Die Frage in der Überschrift lautet, "was haben wir erreicht?".
Man könnte meinen, darauf würde eine Antwort kommen, welche Fortschritte es in der Darmkrebsbekämpfung gegeben habe. Tatsche ist aber, daß es der Stiftung in erster Linie um das Erreichen von Patienten für die Prävention geht.

Das ist sehr bedenklich, denn vor dem massiven Einsatz der Coloskopien wurden nicht wesentlich weniger Patienten durch einfache Stuhlproben erfasst. Diese sind zwar unspezifisch, weil sie alle Blutungen erfassen, es mehren sich jedoch die Aussagen, daß sie unter diesen die Krebsfälle sicherer miterfassen als die Coloskopie. Zudem ist das Risiko hier gleich Null, während die Coloskopie eigentlich zu riskant ist, um ihr einen Leitlinienstandard zu geben.

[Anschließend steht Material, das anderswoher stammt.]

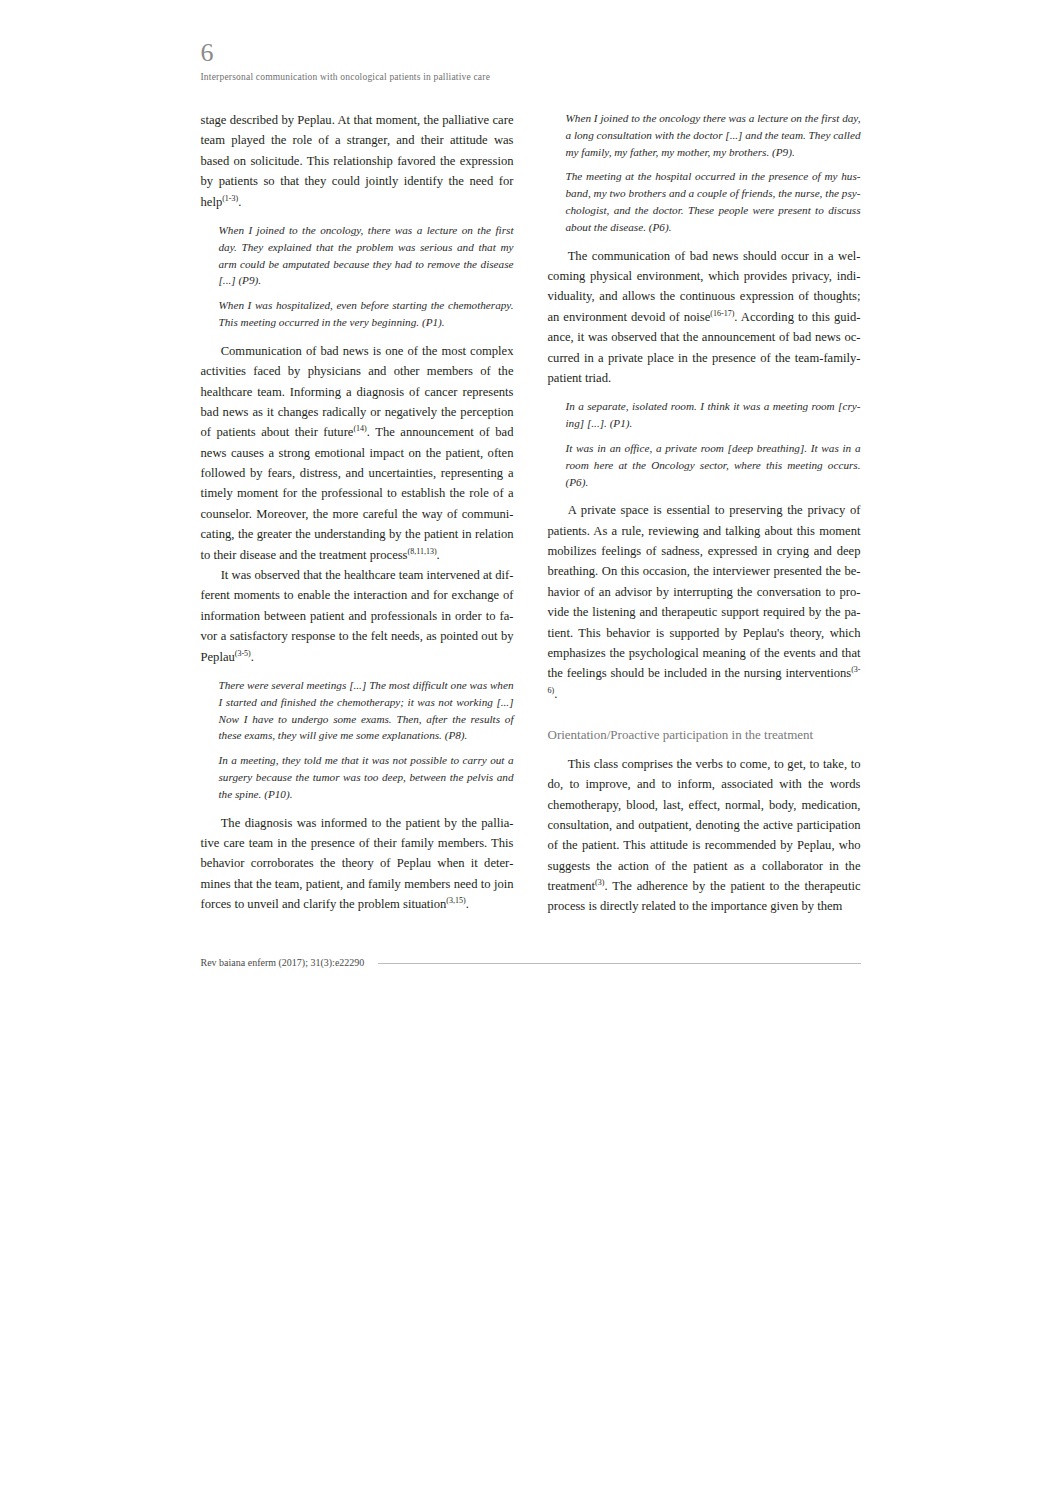6
Interpersonal communication with oncological patients in palliative care
stage described by Peplau. At that moment, the palliative care team played the role of a stranger, and their attitude was based on solicitude. This relationship favored the expression by patients so that they could jointly identify the need for help(1-3).
When I joined to the oncology, there was a lecture on the first day. They explained that the problem was serious and that my arm could be amputated because they had to remove the disease [...] (P9).
When I was hospitalized, even before starting the chemotherapy. This meeting occurred in the very beginning. (P1).
Communication of bad news is one of the most complex activities faced by physicians and other members of the healthcare team. Informing a diagnosis of cancer represents bad news as it changes radically or negatively the perception of patients about their future(14). The announcement of bad news causes a strong emotional impact on the patient, often followed by fears, distress, and uncertainties, representing a timely moment for the professional to establish the role of a counselor. Moreover, the more careful the way of communicating, the greater the understanding by the patient in relation to their disease and the treatment process(8,11,13).
It was observed that the healthcare team intervened at different moments to enable the interaction and for exchange of information between patient and professionals in order to favor a satisfactory response to the felt needs, as pointed out by Peplau(3-5).
There were several meetings [...] The most difficult one was when I started and finished the chemotherapy; it was not working [...] Now I have to undergo some exams. Then, after the results of these exams, they will give me some explanations. (P8).
In a meeting, they told me that it was not possible to carry out a surgery because the tumor was too deep, between the pelvis and the spine. (P10).
The diagnosis was informed to the patient by the palliative care team in the presence of their family members. This behavior corroborates the theory of Peplau when it determines that the team, patient, and family members need to join forces to unveil and clarify the problem situation(3,15).
When I joined to the oncology there was a lecture on the first day, a long consultation with the doctor [...] and the team. They called my family, my father, my mother, my brothers. (P9).
The meeting at the hospital occurred in the presence of my husband, my two brothers and a couple of friends, the nurse, the psychologist, and the doctor. These people were present to discuss about the disease. (P6).
The communication of bad news should occur in a welcoming physical environment, which provides privacy, individuality, and allows the continuous expression of thoughts; an environment devoid of noise(16-17). According to this guidance, it was observed that the announcement of bad news occurred in a private place in the presence of the team-family-patient triad.
In a separate, isolated room. I think it was a meeting room [crying] [...]. (P1).
It was in an office, a private room [deep breathing]. It was in a room here at the Oncology sector, where this meeting occurs. (P6).
A private space is essential to preserving the privacy of patients. As a rule, reviewing and talking about this moment mobilizes feelings of sadness, expressed in crying and deep breathing. On this occasion, the interviewer presented the behavior of an advisor by interrupting the conversation to provide the listening and therapeutic support required by the patient. This behavior is supported by Peplau's theory, which emphasizes the psychological meaning of the events and that the feelings should be included in the nursing interventions(3-6).
Orientation/Proactive participation in the treatment
This class comprises the verbs to come, to get, to take, to do, to improve, and to inform, associated with the words chemotherapy, blood, last, effect, normal, body, medication, consultation, and outpatient, denoting the active participation of the patient. This attitude is recommended by Peplau, who suggests the action of the patient as a collaborator in the treatment(3). The adherence by the patient to the therapeutic process is directly related to the importance given by them
Rev baiana enferm (2017); 31(3):e22290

Natürlich hat man es argumentativ sehr schwer, gegen eine millionenschwere Stiftung anztureden, hinter der auch noch eines der größten Presseunternehmen steht. Aber gerade weil Felix Burda ein Opfer war, könnte es womöglich fruichten, wenn man sagt, der grtößere Teil des hier ausgegebenen Geldes könnte sinnvoller und effektiver in anderen bereichen ausgegeben werden. Es würde fürs erste schon genügen, Stuhluntersuchungen anzuibieten und nur bei den positiven Fällen zur Coloskopie - oder vielleicht besser gleich zu benefalls komplikationsarmen MRT zu retan.